The implausibility of the charges was just one of several compelling reasons why the renowned Memorial Human Rights Centre declared him a political prisoner well before the trial.

There had been an almost unconcealed level of falsification in this case.  The officer who had supposedly found the ammunition had not been on duty that day and could not name the individuals who had instructed him to be present or their position in the law enforcement bodies. He also had no explanation for why he had also climbed onto the roof and removed the Ukrainian flag flying there.

The ammunition which the men, wandering in some unclear capacity around the Balukh home, allegedly found, had no fingerprints or other traces to indicate that any member of the family had touched them.  Most important, the ammunition in question was on the official register of weapons and ammunition in Barnaul, the Altai region of the Russian Federation, and was produced back in 1989.   Neither Balukh nor his common-law wife had been allowed to see what was going on, with the officer who effectively held Balukh prisoner during the ‘search’ unable to give a sensible reason for doing so.

As Balukh noted during his final words to the court on January 15, ‘searches’ had been carried out on December 8, 2016 in both the home owned by Balukh’s wife, and that owned by his mother.  Although the latter has four possible attic premises to search, these were not even opened.  This clearly indicates that the men knew where the ammunition had been planted and knew there was no need to look further.

The ‘trial’ that ended in January was an exact remake of the original ‘trial’ that ended with his conviction on  August 4, 2017.

During the appeal hearing on October 2, the High Court in occupied Crimea had revoked the sentence, having accepted the submission from lawyer Olga Dinze that Maria Bedritskaya should not have been the judge, as she had been involved in earlier (equally flawed) cases against Balukh. 

Balukh was very fleetingly released under house arrest, only to be taken back into custody on 16 January 2018, after ‘judge’ Yelena Tedeyeva from the same Razdolne District Court,  passed the same sentence as had Bedritskaya on 4 August 2017, namely 3 years and 7 months in a low security prison colony and a 10 thousand rouble fine.

During his final address on August 1, Balukh pointed out that there was in fact no criminal case, only a farce acted out by those instructed to play it to the end.
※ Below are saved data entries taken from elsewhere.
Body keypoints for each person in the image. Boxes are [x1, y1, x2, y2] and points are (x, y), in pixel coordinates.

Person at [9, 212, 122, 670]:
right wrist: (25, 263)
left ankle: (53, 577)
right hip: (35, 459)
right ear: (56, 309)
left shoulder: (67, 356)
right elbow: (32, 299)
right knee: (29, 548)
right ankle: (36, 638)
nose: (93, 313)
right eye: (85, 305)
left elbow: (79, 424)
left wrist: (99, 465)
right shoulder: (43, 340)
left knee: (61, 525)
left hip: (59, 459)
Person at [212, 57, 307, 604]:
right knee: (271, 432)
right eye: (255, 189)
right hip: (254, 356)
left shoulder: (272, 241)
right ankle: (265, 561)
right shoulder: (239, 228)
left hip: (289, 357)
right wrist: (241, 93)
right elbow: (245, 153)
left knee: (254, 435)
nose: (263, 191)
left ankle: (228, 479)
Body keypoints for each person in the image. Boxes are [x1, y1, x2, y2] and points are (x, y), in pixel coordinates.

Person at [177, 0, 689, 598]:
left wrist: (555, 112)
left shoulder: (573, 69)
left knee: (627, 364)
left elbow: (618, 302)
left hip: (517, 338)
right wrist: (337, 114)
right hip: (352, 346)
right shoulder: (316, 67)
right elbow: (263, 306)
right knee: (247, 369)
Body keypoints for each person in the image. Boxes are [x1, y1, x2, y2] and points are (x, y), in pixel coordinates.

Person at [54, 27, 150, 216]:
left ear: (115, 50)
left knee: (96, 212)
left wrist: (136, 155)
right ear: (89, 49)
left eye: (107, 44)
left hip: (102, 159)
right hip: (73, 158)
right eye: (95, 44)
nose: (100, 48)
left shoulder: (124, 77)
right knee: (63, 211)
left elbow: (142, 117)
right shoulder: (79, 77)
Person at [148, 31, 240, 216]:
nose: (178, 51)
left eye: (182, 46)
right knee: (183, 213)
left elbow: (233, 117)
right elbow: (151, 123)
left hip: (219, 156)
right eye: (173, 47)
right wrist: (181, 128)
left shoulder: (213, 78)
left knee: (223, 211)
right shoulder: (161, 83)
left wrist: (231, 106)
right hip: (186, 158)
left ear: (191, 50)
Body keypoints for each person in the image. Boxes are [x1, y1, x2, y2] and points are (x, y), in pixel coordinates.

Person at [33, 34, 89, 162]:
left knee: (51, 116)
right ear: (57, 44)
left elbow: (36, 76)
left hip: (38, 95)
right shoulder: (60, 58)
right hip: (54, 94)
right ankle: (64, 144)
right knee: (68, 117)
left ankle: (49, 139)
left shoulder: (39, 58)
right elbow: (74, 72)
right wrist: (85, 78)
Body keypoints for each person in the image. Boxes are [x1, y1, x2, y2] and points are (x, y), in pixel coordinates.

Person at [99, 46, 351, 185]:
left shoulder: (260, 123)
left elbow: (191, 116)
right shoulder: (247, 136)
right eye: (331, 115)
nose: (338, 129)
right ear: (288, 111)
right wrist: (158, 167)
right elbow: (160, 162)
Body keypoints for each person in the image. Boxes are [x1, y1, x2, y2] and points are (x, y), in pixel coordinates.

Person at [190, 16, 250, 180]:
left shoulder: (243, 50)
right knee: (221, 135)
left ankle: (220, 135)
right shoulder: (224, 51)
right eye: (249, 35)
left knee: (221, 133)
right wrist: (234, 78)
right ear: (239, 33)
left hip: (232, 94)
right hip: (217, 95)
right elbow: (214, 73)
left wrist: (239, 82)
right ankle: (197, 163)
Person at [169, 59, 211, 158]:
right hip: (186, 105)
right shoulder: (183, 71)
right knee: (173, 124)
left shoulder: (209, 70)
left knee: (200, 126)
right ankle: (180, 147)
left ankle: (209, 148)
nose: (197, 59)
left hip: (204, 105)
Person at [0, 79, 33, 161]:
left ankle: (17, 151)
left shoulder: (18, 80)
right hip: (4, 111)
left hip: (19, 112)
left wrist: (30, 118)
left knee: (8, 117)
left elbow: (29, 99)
His words were essentially a message for all Ukrainians and any person confronted with the possibility of retaining his liberty by betraying his principles and acting against his conscience.
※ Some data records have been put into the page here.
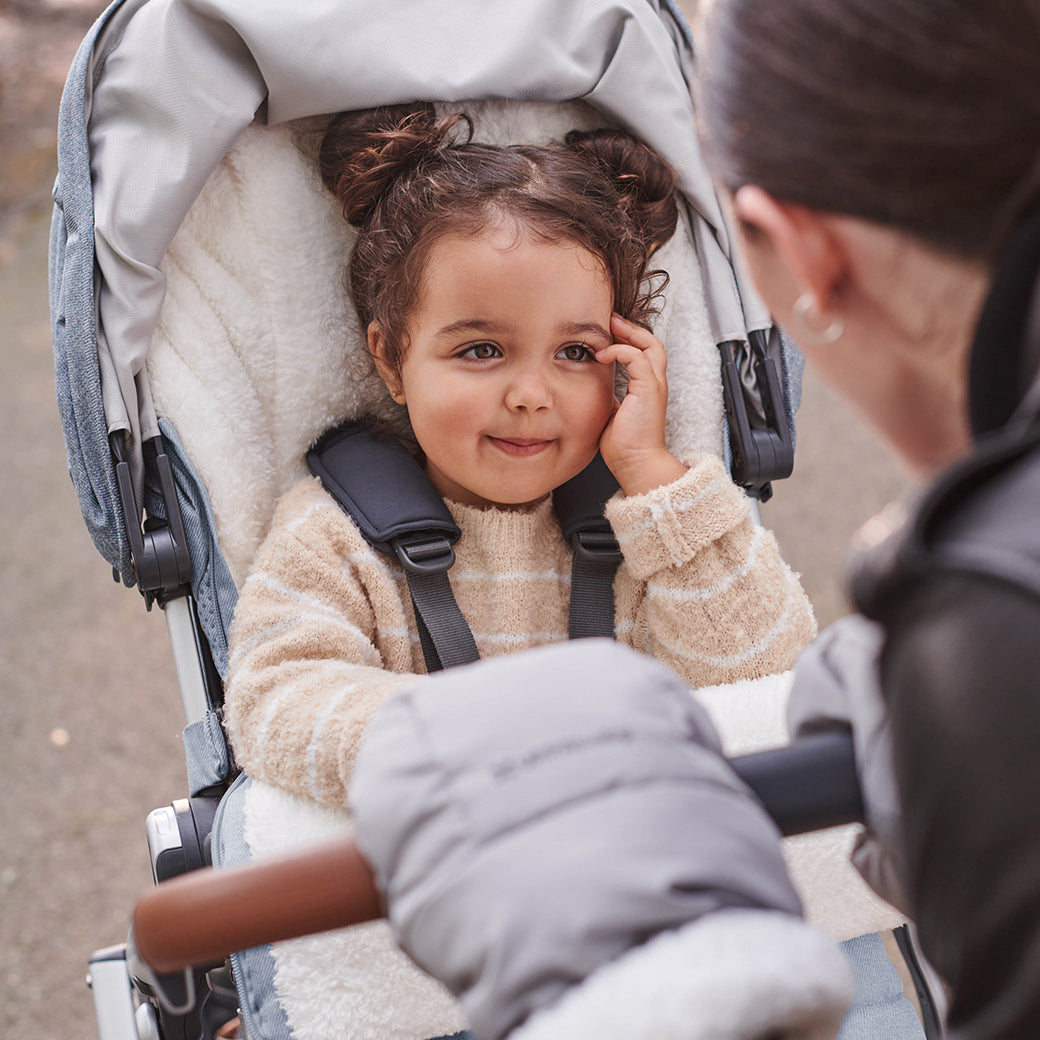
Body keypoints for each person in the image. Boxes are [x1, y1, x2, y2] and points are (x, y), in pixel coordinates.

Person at [222, 104, 816, 812]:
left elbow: (768, 688)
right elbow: (278, 704)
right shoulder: (334, 537)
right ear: (390, 358)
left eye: (576, 353)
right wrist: (495, 739)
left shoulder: (656, 535)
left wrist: (657, 476)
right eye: (481, 350)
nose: (532, 395)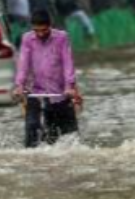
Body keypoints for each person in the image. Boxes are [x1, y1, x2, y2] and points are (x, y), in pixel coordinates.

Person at [12, 9, 83, 147]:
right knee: (32, 130)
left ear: (51, 25)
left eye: (44, 30)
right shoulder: (27, 38)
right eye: (37, 30)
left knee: (67, 136)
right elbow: (23, 63)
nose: (40, 34)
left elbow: (68, 62)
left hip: (60, 91)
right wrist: (19, 85)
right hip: (35, 90)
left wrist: (70, 86)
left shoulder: (62, 37)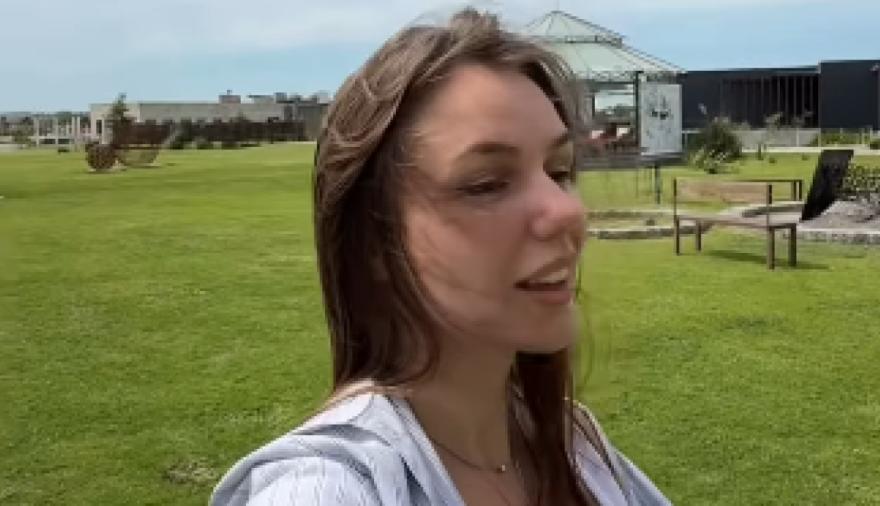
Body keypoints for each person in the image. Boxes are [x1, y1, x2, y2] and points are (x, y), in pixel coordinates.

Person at [212, 8, 670, 506]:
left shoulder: (576, 445)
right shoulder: (326, 489)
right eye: (487, 184)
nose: (566, 211)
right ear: (375, 242)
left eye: (559, 172)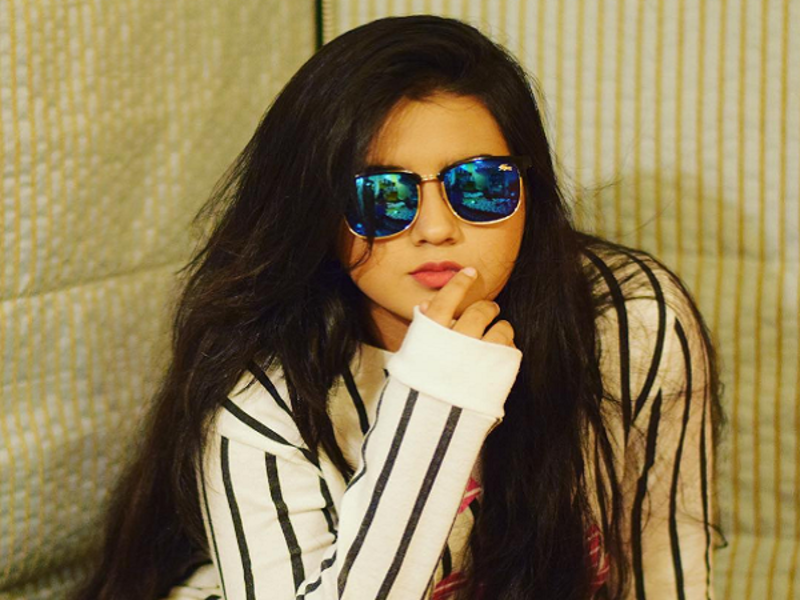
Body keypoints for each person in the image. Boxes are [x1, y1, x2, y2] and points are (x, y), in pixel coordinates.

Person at [71, 14, 726, 600]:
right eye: (382, 196)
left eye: (480, 184)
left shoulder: (633, 322)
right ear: (318, 209)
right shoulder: (265, 393)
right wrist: (436, 399)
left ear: (530, 189)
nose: (436, 227)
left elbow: (667, 570)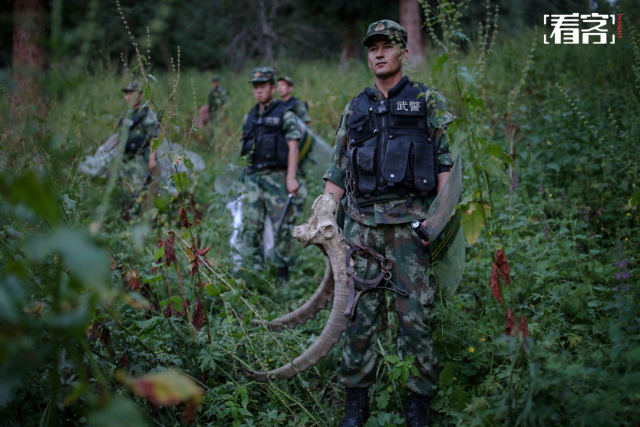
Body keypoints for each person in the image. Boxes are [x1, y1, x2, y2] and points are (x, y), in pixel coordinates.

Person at [322, 20, 455, 427]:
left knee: (414, 318)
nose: (378, 53)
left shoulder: (426, 101)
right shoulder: (355, 106)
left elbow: (446, 168)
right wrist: (324, 210)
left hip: (408, 230)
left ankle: (418, 405)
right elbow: (338, 168)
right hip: (361, 230)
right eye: (372, 48)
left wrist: (436, 222)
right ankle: (355, 404)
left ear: (403, 52)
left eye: (386, 46)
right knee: (358, 317)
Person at [241, 67, 307, 282]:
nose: (258, 91)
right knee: (252, 224)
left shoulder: (284, 113)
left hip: (276, 178)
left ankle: (282, 272)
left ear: (272, 87)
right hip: (253, 178)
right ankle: (256, 269)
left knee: (282, 226)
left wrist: (291, 177)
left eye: (263, 86)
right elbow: (245, 151)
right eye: (255, 87)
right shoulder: (250, 116)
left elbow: (293, 146)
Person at [119, 82, 160, 212]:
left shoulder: (147, 114)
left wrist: (152, 159)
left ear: (140, 95)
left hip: (140, 158)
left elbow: (154, 137)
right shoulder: (127, 115)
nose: (128, 96)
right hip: (126, 159)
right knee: (125, 189)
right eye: (127, 93)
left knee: (138, 191)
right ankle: (128, 214)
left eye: (132, 93)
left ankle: (138, 217)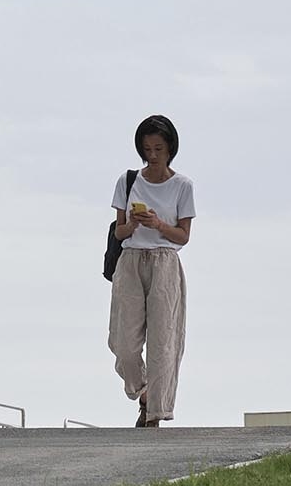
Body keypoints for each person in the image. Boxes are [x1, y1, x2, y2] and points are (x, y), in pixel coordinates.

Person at [108, 114, 195, 427]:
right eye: (147, 149)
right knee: (124, 345)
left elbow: (183, 237)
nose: (153, 155)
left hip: (165, 264)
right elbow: (118, 232)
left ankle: (154, 414)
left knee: (163, 343)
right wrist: (132, 225)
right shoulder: (128, 181)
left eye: (159, 148)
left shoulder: (182, 186)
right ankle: (144, 393)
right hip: (130, 261)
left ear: (170, 148)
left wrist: (158, 224)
 “What is happening with me is a vivid example of how the state machine works.  Nothing is sacred, no legal arguments, nothing has any effect on it, and it’s all according to the will of one or several people.  This is the first reason why I’m here. The second reason is my love for my Homeland, for everything that I am made of, my nationality, my memory of my forebears, all of them whom I know. They were Ukrainians, worthy people preserving their traditions. That was how we were raised by our mother and father. My Homeland is for me the same as my mother, my family, my children.

… I had a choice. If I had gone against my own conscience, forgotten my principles, it would have been enough to say I was guilty, become morally broken in order to avoid prison. And that individual sitting opposite me, he wouldn’t have demanded five years and a month, but some two or three years, maybe a suspended sentence, just give in.

Well, I don’t want life on earth to end, I don’t want my descendants, by that I mean the children of all Ukraine to one day reproach me for having been cowardly, shown weakness. Yes, there were objective reasons, nobody wants to go through what I’m experiencing now.  You can understand any person, but I have nonetheless lived the best years of my life, and at my age I can’t afford to show cowardice. Therefore what will happen, will happen.